#### Alıştırma bölümleri
A) Belge metnine göre süper (kuantum) bilgisayarların kısaca ne olarak ortaya çıkacağı tahmin ediliyor?
B) Belge metninde "İnsanların ölümsüzlüğü yenerek" sözlerinin geçtiği yerden başlayıp "bir bilim insanı." sözlerinden sonra bitecek şekilde o kısmı hiç değiştirmeden yazın.

İnsanların ölümsüzlüğü yenerek Tanrı ile ilişkisini baştan yazacağını, hatta onu ortadan kaldırabileceğini savunan Yuval Noah Harari’ye kıyasla, Kurzweil daha yakın gelecek hakkındaki değişimleri ele alan bir bilim insanı.
Kısaca ‘ilk Tanrı’ olarak belireceği tahmin edilen süper (kuantum) bilgisayarlar, insan-Dünya tabanlı Evrensel bilginin toplandığı mega dönüştürücüler olacak. Ancak bu aşamada bilgisayarların insanlara uçma yeteneği ve güzellik kazandırmak yerine Skynet’e dönüşebileceğini de unutmayalım.

#### Verilen bilgiler
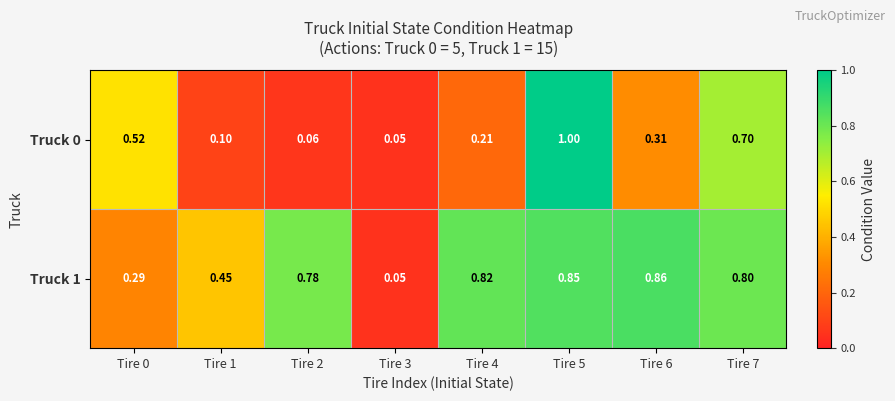

Which category has the highest value across all series?

Tire 5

#### Görev yanıtları
A) "İlk Tanrı" olarak.

B)
İnsanların ölümsüzlüğü yenerek Tanrı ile ilişkisini baştan yazacağını, hatta onu ortadan kaldırabileceğini savunan Yuval Noah Harari’ye kıyasla, Kurzweil daha yakın gelecek hakkındaki değişimleri ele alan bir bilim insanı.